The Jazz girl closed her fists, then glared at the ceiling. Her friend's lack of concern seemed to bolster her. "H-hey! I'm looking for someone brave here. Someone who wants to help me fight, and who would be willing to help me with my dream."

"And in exchange?" the Broccoli girl prompted.

"And in exchange... I'll treat you well. And we'll travel together, win gym badges, and become the stuff of nightmares. People will rue the day they have to fight us. Our names will spread across Johto... no, across the continent in terrified whispers. We will be the poison that takes down kings and the toxin that empties villages. We will mark our place in history as those whom no one ever wants to fight. We will be impossible to underestimate, because no matter the challenge, we'll overcome it, even if the only way to do so is with a knife in the dark!"

"Uh, that sounded a little... villainous," Broccoli said.

Gastly hovered closer.

"Gastly?" his companion said. You can't be tempted.

"Gas," he replied. A little. "Gas... gastly." I... want to travel.

His friend eyed him, then hovered back. "Gastly." Then do so.

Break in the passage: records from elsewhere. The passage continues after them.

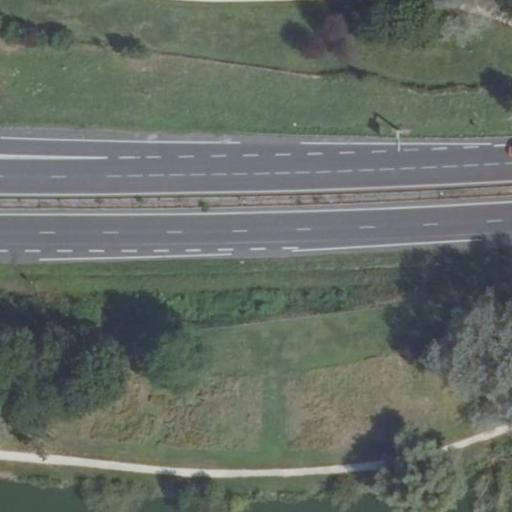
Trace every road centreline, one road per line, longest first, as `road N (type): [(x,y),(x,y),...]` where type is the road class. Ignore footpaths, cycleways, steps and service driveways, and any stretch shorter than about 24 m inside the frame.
road 1 (trunk): [(0,233),(511,221)]
road 2 (trunk): [(511,163),(105,177)]
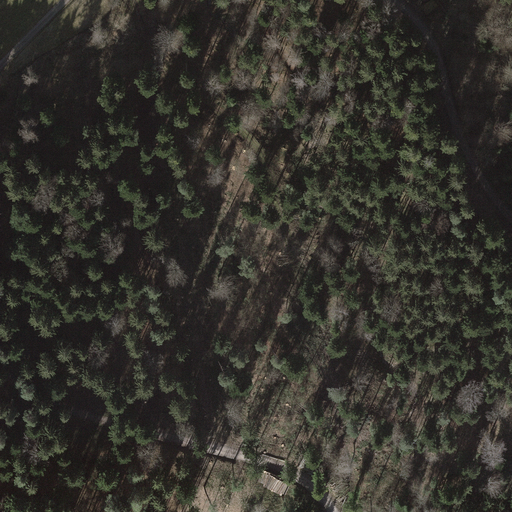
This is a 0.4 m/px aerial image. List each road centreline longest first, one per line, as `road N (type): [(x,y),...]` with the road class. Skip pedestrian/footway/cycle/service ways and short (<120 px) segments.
road 1 (track): [(333,511),(288,468),(72,411),(0,372)]
road 2 (track): [(511,216),(452,120),(421,26),(392,0)]
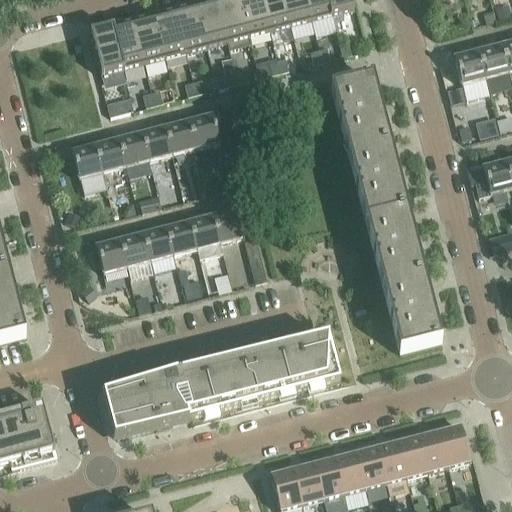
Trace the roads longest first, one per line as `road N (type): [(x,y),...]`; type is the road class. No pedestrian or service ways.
road 1 (residential): [(101,481),(0,78)]
road 2 (residential): [(101,481),(496,380)]
road 3 (residential): [(496,380),(399,0)]
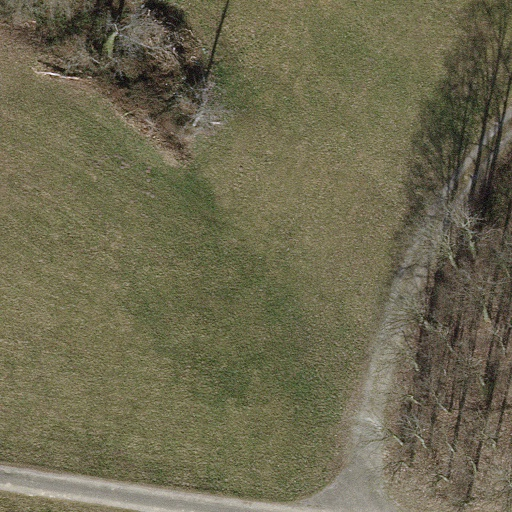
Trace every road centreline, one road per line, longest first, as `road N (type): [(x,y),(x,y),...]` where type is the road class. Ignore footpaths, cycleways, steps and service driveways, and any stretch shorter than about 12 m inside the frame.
road 1 (track): [(511,133),(480,162),(396,315),(348,511)]
road 2 (track): [(228,511),(0,479)]
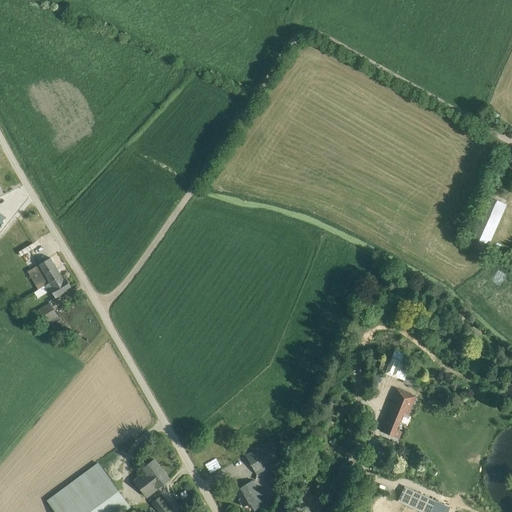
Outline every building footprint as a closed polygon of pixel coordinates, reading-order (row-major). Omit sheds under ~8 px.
[(482,241),(488,244),(507,200),(496,195),(486,215),(478,212),(465,245),(478,251),(482,241)] [(34,248),(21,230),(15,235),(28,253),(34,248)] [(31,253),(26,256),(32,266),(37,263),(31,253)] [(50,283),(61,276),(50,258),(39,265),(34,268),(42,281),(47,278),(50,283)] [(55,298),(63,293),(72,288),(66,278),(64,280),(61,276),(50,283),(52,286),(49,288),(55,298)] [(50,302),(34,312),(42,327),(59,317),(50,302)] [(395,350),(387,375),(405,380),(413,356),(395,350)] [(415,396),(407,393),(397,389),(381,430),(394,436),(403,413),(408,415),(415,396)] [(257,474),(280,460),(269,442),(246,455),(257,474)] [(169,479),(164,473),(154,459),(145,467),(142,469),(145,472),(134,481),(147,497),(169,479)] [(123,511),(131,507),(106,474),(98,462),(47,500),(54,511),(123,511)] [(243,506),(252,501),(262,496),(253,480),(235,491),(243,506)] [(433,505),(411,495),(412,494),(405,491),(400,502),(406,505),(407,504),(416,508),(423,511),(430,511),(432,510),(433,505)] [(173,511),(161,496),(152,503),(158,511),(173,511)] [(432,510),(430,511),(447,511),(450,507),(435,501),(433,505),(432,510)]
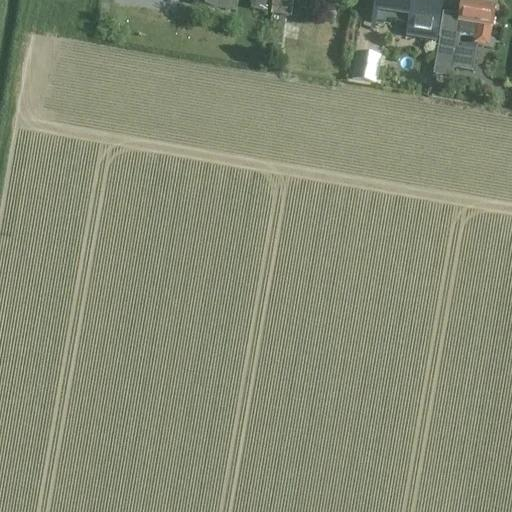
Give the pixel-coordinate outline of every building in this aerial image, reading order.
[(195,0),(195,6),(234,13),(236,0),(195,0)] [(268,0),(252,0),(250,12),(265,15),(269,0),(268,0)] [(293,2),(284,1),(279,0),(271,0),(270,15),(291,17),(293,2)] [(335,0),(298,0),(297,9),(316,12),(318,1),(335,4),(335,0)] [(376,0),(372,24),(390,27),(391,22),(407,25),(405,39),(436,44),(442,5),(415,0),(414,0),(376,0)] [(442,21),(432,77),(451,80),(453,66),(474,70),(478,47),(468,45),(456,49),(458,36),(474,38),(476,28),(490,30),(494,8),(463,3),(460,24),(442,21)] [(195,43),(193,54),(227,60),(229,50),(195,43)] [(272,47),(271,59),(279,60),(281,48),(272,47)] [(356,58),(352,82),(376,87),(381,62),(356,58)]
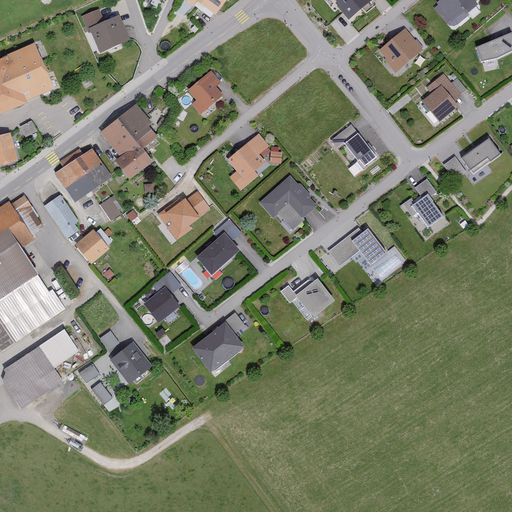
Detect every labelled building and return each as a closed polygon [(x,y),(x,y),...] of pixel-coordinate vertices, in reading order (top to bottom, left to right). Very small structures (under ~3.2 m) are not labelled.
[(246,0),(183,0),(213,20),(215,15),(218,17),(229,0),(241,0),(245,2),(246,0)] [(333,0),(340,6),(337,9),(349,22),(373,1),(371,0),(333,0)] [(435,10),(450,28),(457,27),(481,7),(477,3),(481,0),(443,0),(438,5),(439,7),(435,10)] [(131,43),(120,16),(105,23),(100,10),(81,18),(89,37),(93,35),(100,55),(131,43)] [(423,53),(405,31),(380,52),(387,61),(386,62),(396,75),(423,53)] [(483,63),(500,59),(511,53),(511,34),(478,49),(483,63)] [(0,115),(56,90),(35,45),(0,61),(0,115)] [(221,84),(210,72),(188,92),(197,102),(192,107),(200,117),(224,95),(217,87),(221,84)] [(427,89),(433,96),(424,103),(440,123),(459,108),(455,103),(462,97),(461,96),(466,91),(457,81),(452,85),(444,76),(427,89)] [(152,126),(136,106),(101,134),(120,159),(116,162),(131,181),(154,163),(144,149),(158,138),(150,128),(152,126)] [(357,134),(352,127),(331,142),(337,150),(357,134)] [(11,134),(0,137),(0,166),(18,162),(11,134)] [(379,159),(361,135),(346,146),(360,164),(362,162),(366,168),(379,159)] [(270,150),(259,137),(228,163),(245,183),(248,181),(251,185),(259,178),(255,174),(266,164),(261,158),(270,150)] [(503,155),(493,140),(462,160),(472,175),(503,155)] [(113,179),(93,150),(56,175),(76,204),(113,179)] [(282,155),(272,154),(271,166),(281,167),(282,155)] [(318,208),(290,178),(259,206),(274,221),(278,217),(292,232),(318,208)] [(415,189),(423,200),(416,205),(412,199),(402,205),(412,219),(420,213),(430,228),(444,218),(431,199),(437,194),(427,181),(415,189)] [(210,211),(197,193),(188,201),(187,199),(178,205),(177,203),(158,216),(177,242),(193,231),(190,227),(201,219),(200,218),(210,211)] [(10,205),(0,211),(0,353),(66,310),(54,293),(50,295),(47,290),(44,292),(36,279),(40,276),(23,250),(36,241),(19,215),(32,207),(26,198),(12,207),(10,205)] [(79,227),(60,198),(45,207),(64,236),(79,227)] [(120,214),(110,199),(99,206),(109,221),(120,214)] [(136,217),(133,212),(126,216),(130,222),(136,217)] [(215,236),(219,240),(197,259),(213,277),(242,252),(233,242),(241,235),(230,223),(215,236)] [(364,235),(359,229),(329,254),(341,268),(361,252),(373,267),(388,255),(368,231),(364,235)] [(111,251),(95,231),(76,247),(92,266),(111,251)] [(194,291),(203,283),(186,263),(177,271),(194,291)] [(153,287),(159,295),(144,306),(158,325),(181,308),(172,296),(182,288),(171,274),(153,287)] [(310,288),(302,277),(281,294),(290,305),(298,299),(313,320),(336,302),(320,281),(310,288)] [(111,308),(101,294),(93,300),(102,314),(111,308)] [(224,324),(225,325),(194,349),(213,374),(246,348),(234,333),(244,325),(236,314),(224,324)] [(113,329),(102,337),(110,349),(121,342),(113,329)] [(80,352),(65,331),(19,363),(33,384),(80,352)] [(153,368),(133,345),(111,364),(130,387),(153,368)] [(107,366),(99,356),(73,377),(92,400),(103,391),(97,384),(100,383),(94,376),(107,366)]
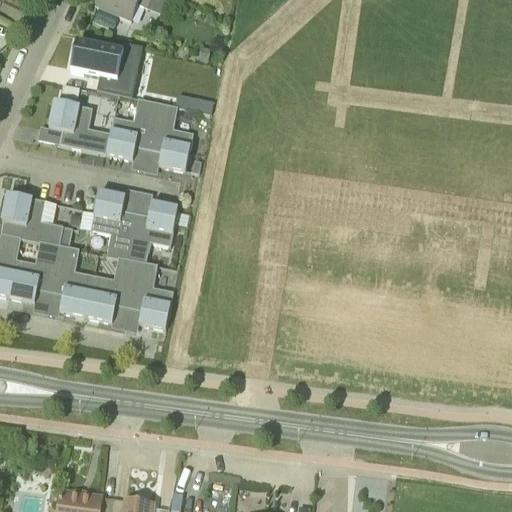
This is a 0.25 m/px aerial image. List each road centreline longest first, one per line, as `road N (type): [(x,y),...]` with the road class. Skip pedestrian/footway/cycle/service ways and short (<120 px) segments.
road 1 (secondary): [(511,456),(0,386)]
road 2 (residential): [(178,191),(0,159)]
road 3 (residential): [(143,351),(0,321)]
road 4 (residential): [(0,124),(55,0)]
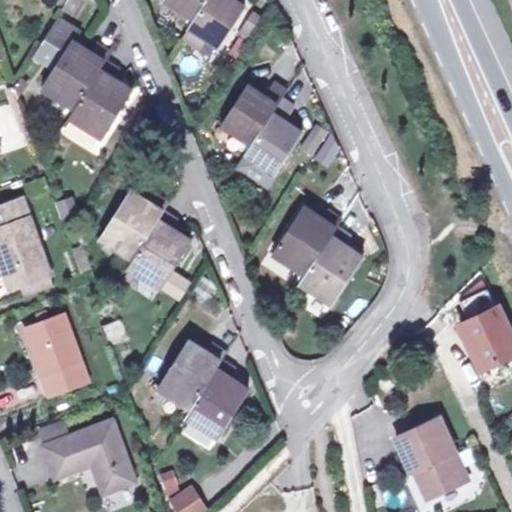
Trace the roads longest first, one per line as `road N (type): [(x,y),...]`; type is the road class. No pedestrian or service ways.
road 1 (unclassified): [(294,0),(406,253),(395,304),(307,412)]
road 2 (residential): [(121,0),(237,276),(307,412)]
road 3 (secondary): [(433,0),(511,202)]
road 4 (secondary): [(511,127),(443,0)]
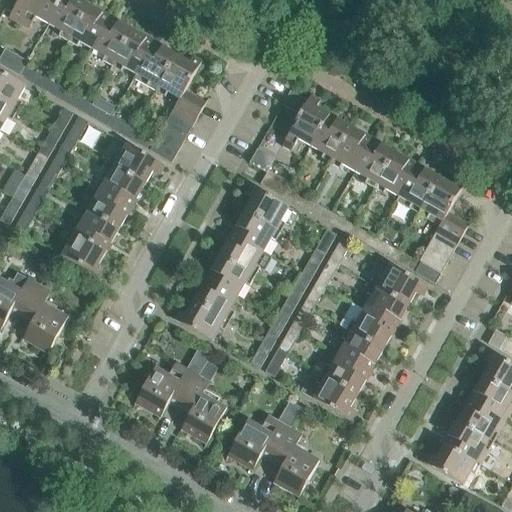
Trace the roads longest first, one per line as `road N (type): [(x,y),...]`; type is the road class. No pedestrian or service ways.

They could always meet again. After all, he'd been here for centuries, and a little jaunt out in the world wouldn't be all that long comparatively, would it? In a few decades, maybe half a century or so, the girl below would expire of old age, and then he could return here once more. A ghost was too dead to die, but maybe that didn't mean that he was too dead to be bored?

"Gastly!" he hissed as loud as he could as he plummeted from the ceiling and pooled in front of the girl.

Her terrified shriek and the other's laughter was a fantastic start to their relationship, he thought.